Protect and Redirect: America’s Growing Movement to Divert Youth Out of the Justice System

Jurisdictions across the country are advancing reforms to expand and improve diversion, demonstrating diversion’s potential to transform youth justice in ways that protect public safety and enhance youth success.  Related to: Youth Justice, Racial Justice.

March 20, 2024

After decades of neglect, the youth justice field is awakening to the importance of diversion in lieu of arrest and formal court processing for many or most youth accused of delinquent behavior. Even amid rising concerns over youth crime nationwide, jurisdictions across the country are heeding the evidence by taking concerted action to address more cases of alleged lawbreaking behavior outside the formal justice system. This momentum to make diversion a centerpiece of juvenile justice reform is encouraging given powerful research showing that youth who are diverted from the justice system are far less likely to be arrested for subsequent offenses and far more likely to succeed in education and employment than comparable youth who are arrested and prosecuted in juvenile court. Greater use of diversion is also essential to reduce the persistent racial and ethnic disparities that pervade youth justice systems.

This brief details significant diversion reform efforts of several types.

Many jurisdictions have taken steps in the past five to 10 years to expand diversion opportunities for youth by creating new laws, programs, or pathways to increase the use of diversion – and in some cases by mandating or otherwise compelling the use of diversion in some types of cases. Several jurisdictions have embraced new approaches to ensure that lower-risk youth with significant human services needs are handled outside the justice system. More than a dozen states have raised the minimum age for involvement in delinquency court – meaning that youth under the new age thresholds are automatically diverted.

A number of states and localities have taken significant steps to promote racial and ethnic equity in diversion. Some jurisdictions have created multidisciplinary teams, compiled and analyzed data, and undertaken comprehensive reviews to identify and address problematic practices that have been causing diversion disparities. Others have been revising diversion-related laws, rules, or practices that often disadvantage youth of color.

In other jurisdictions, justice system leaders are making changes to improve diversion practices and increase the success of youth once diverted. For instance, there is growing momentum to support the use of restorative justice diversion programs, which aim to engage youth in repairing the harm caused by their behavior. And there is growing interest in expanding opportunities for youth to be diverted prior to arrest, which is even more advantageous than diverting youth after they’ve been arrested and referred to court. Other jurisdictions are taking steps to reduce the failure rates of youth in diversion and to minimize the share who are returned to court for noncompliance with diversion.

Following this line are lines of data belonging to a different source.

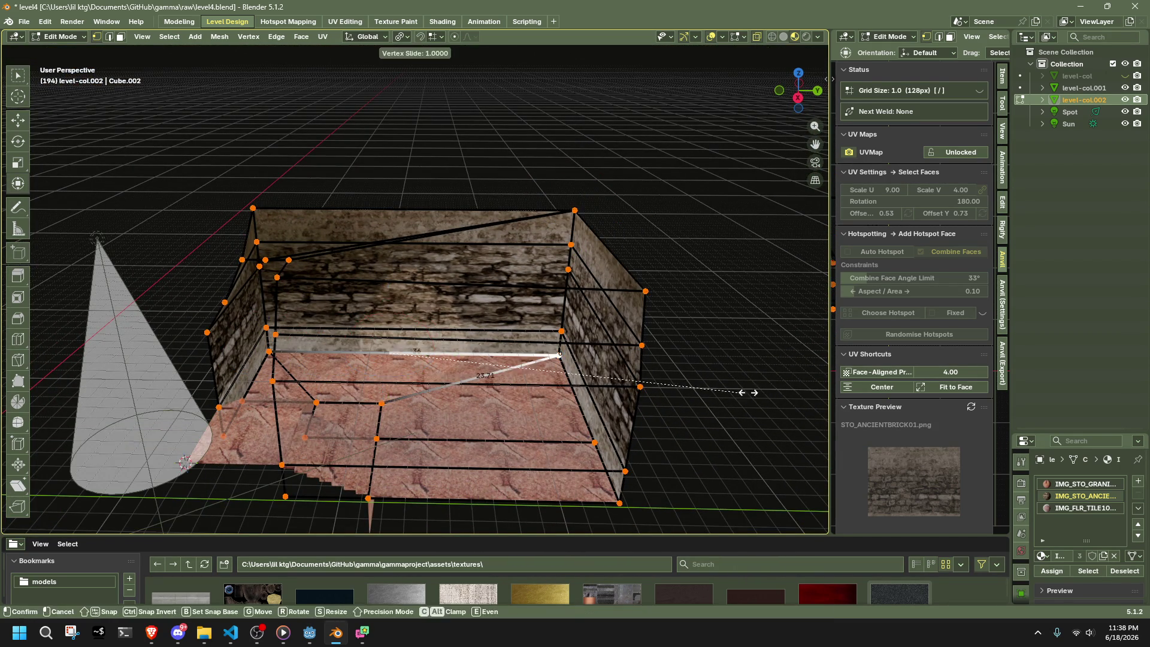
pyautogui.click(681, 383)
# - Subdivide the back wall's horizontal edges with 2 cuts into three columns
pyautogui.moveTo(724, 318)
pyautogui.mouseDown(button='middle')
pyautogui.moveTo(539, 359)
pyautogui.moveTo(389, 413)
pyautogui.mouseUp(button='middle')
pyautogui.press('2')
pyautogui.click(389, 412)
pyautogui.moveTo(361, 365)
pyautogui.mouseDown(button='middle')
pyautogui.moveTo(423, 308)
pyautogui.moveTo(398, 372)
pyautogui.moveTo(419, 336)
pyautogui.moveTo(428, 368)
pyautogui.mouseUp(button='middle')
pyautogui.keyDown('shift'); pyautogui.click(430, 342); pyautogui.keyUp('shift')
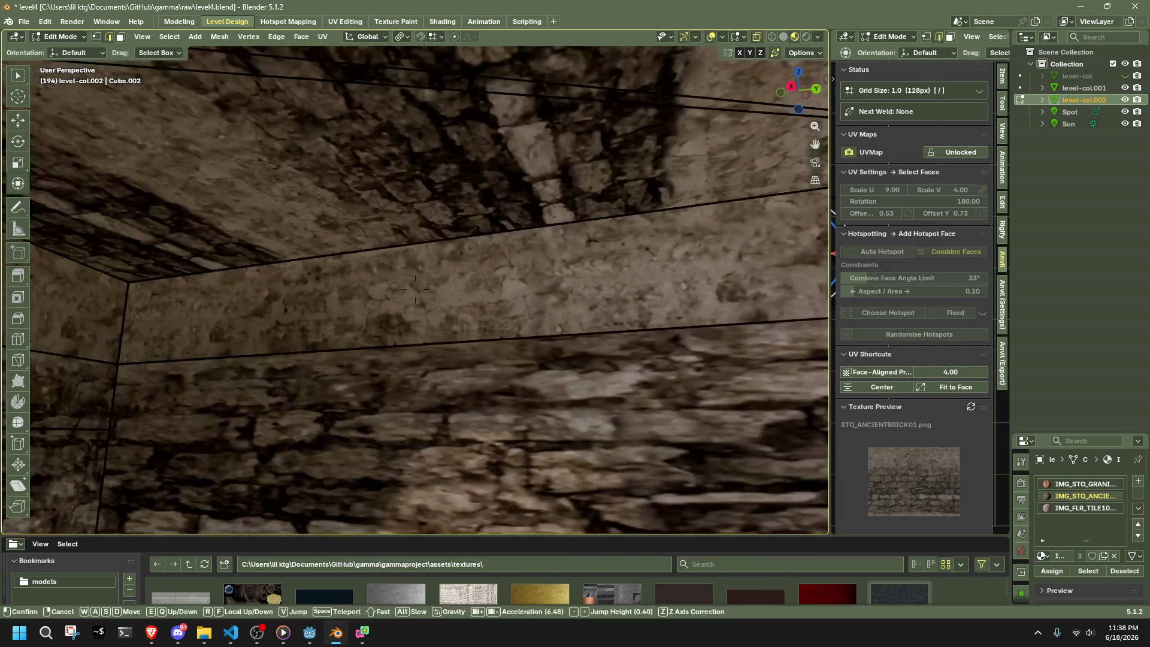
pyautogui.keyDown('shift'); pyautogui.click(419, 341); pyautogui.keyUp('shift')
pyautogui.keyDown('shift'); pyautogui.click(397, 246); pyautogui.keyUp('shift')
pyautogui.rightClick(420, 309)
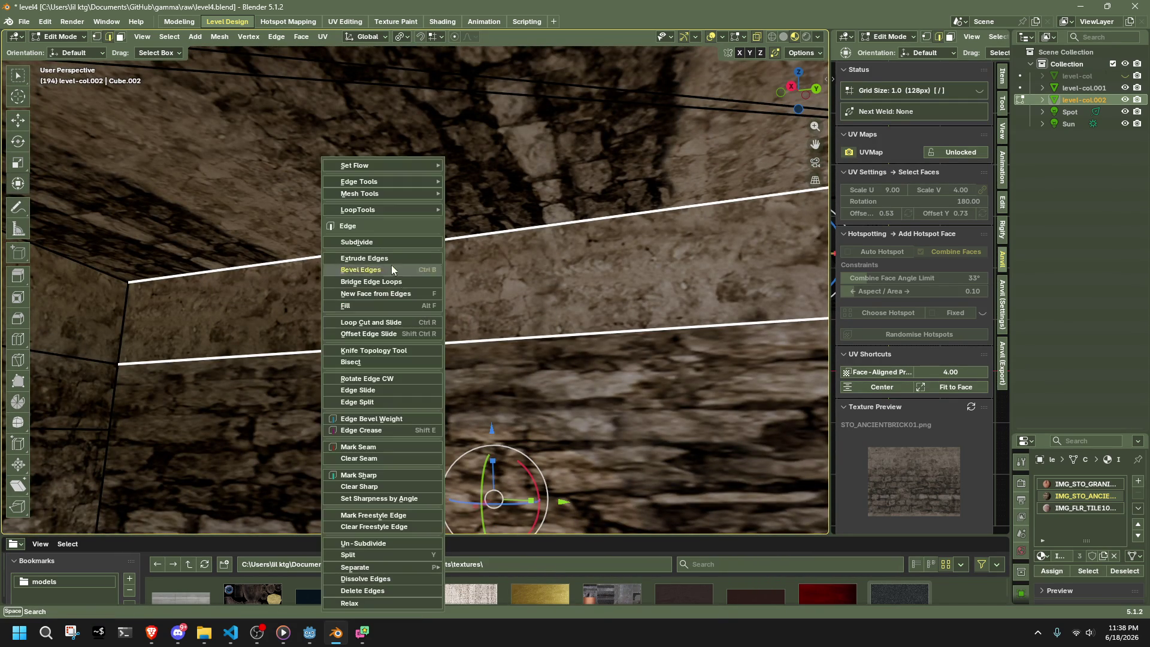
pyautogui.click(376, 245)
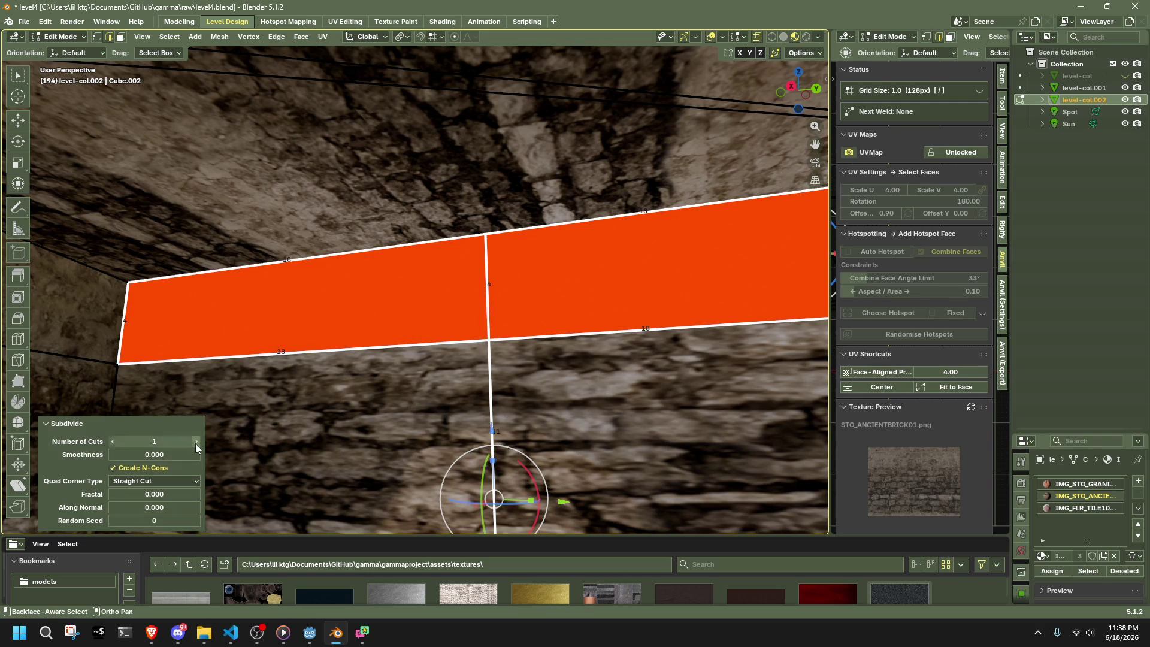
pyautogui.click(195, 442)
pyautogui.rightClick(444, 365)
# - Clear the selection and pick the left and upper-right back-wall faces
pyautogui.moveTo(567, 353)
pyautogui.mouseDown(button='middle')
pyautogui.moveTo(557, 442)
pyautogui.moveTo(509, 389)
pyautogui.mouseUp(button='middle')
pyautogui.press('3')
pyautogui.press('alt+a')
pyautogui.scroll(5, 462, 339)
pyautogui.scroll(5, 462, 339)
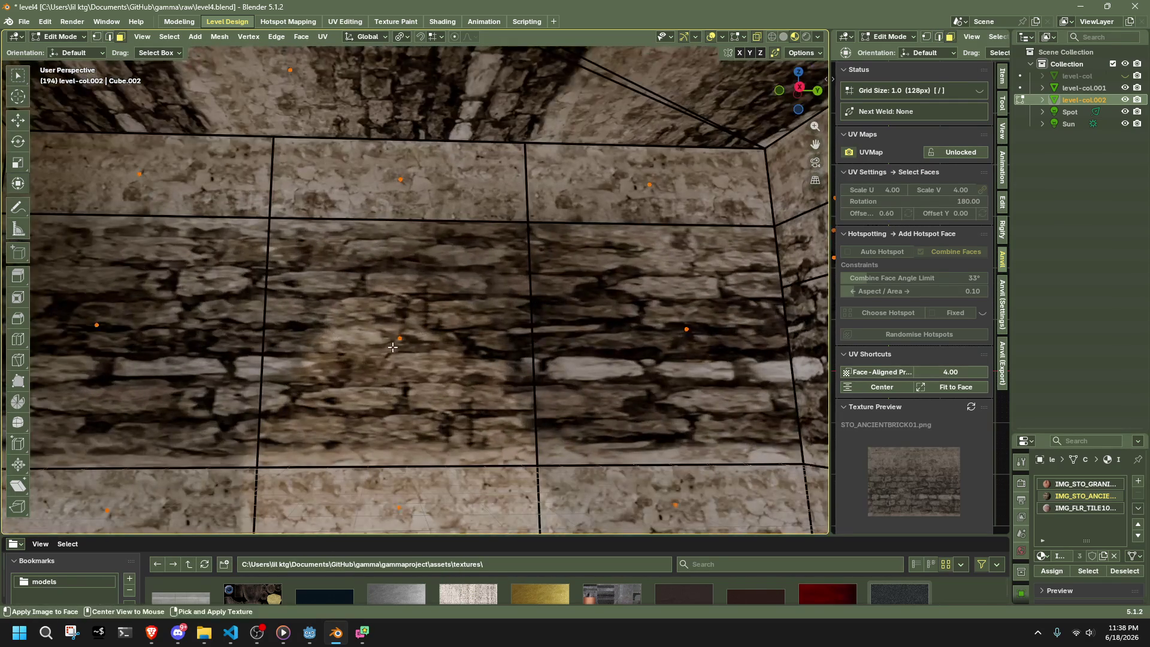
pyautogui.click(523, 228)
pyautogui.keyDown('shift'); pyautogui.click(555, 215); pyautogui.keyUp('shift')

Many jurisdictions have improved the collection and sharing of data to better inform diversion policies and programs. A number of states have significantly expanded data collection and reporting requirements for diversion. Other states and localities have begun to measure diversion outcomes against new success metrics, or created new data dashboards to make information on diversion participation and results available to a wide audience.

This report is the first piece in a five-part package of publications about youth diversion by the Sentencing Project in 2024. The other four briefs highlight critical lessons for advocates and system leaders interested in expanding and improving the use of diversion in youth justice, including: how to address disparities in diversion; best practices for diversion; using data to maximize success in diversion; and effective messaging to promote diversion. These issue briefs will be available in April 2024.


Diversion is the decision to address a young person’s alleged misconduct outside of the formal justice system, either prior to an arrest being made or after referral to juvenile court on delinquency charges. Diversion has long been an option in the juvenile justice system, but it has received little attention in policy debates or media coverage of youth justice. Diversion, therefore, remains poorly understood by the public. Historically, and to this day, diversion has often been misused. It has remained underutilized for youth who would most benefit – those who pose manageable risks to public safety but would otherwise be prosecuted in court and exposed to counterproductive sanctions in the juvenile court process and their resulting collateral consequences. At the same time, diversion programs have often been imposed unnecessarily on youth who pose minimal risk to the public who would otherwise not be involved in the justice system at all, a phenomenon known as net-widening.

Compelling evidence finds that arrests and formal involvement in the justice system are counterproductive both for public safety and youth well-being. Research studies consistently find that being arrested in adolescence substantially increases the likelihood of future justice system involvement, and it reduces future success in school and work. Studies also find that once arrested, youth who are formally charged in juvenile courts do far worse than those whose cases are diverted from court on many measures of public safety and youth well-being. Also, compelling evidence shows that decisions at the early stages of the justice system process – those that involve diversion as an alternative to arrest, or to formal processing in court – suffer from substantial biases against youth of color, and that these biased decisions around diversion are an important driver of subsequent disparities in confinement.

In the most comprehensive and ambitious study ever undertaken…Diverted youth had equal or better outcomes on all 19 outcome measures!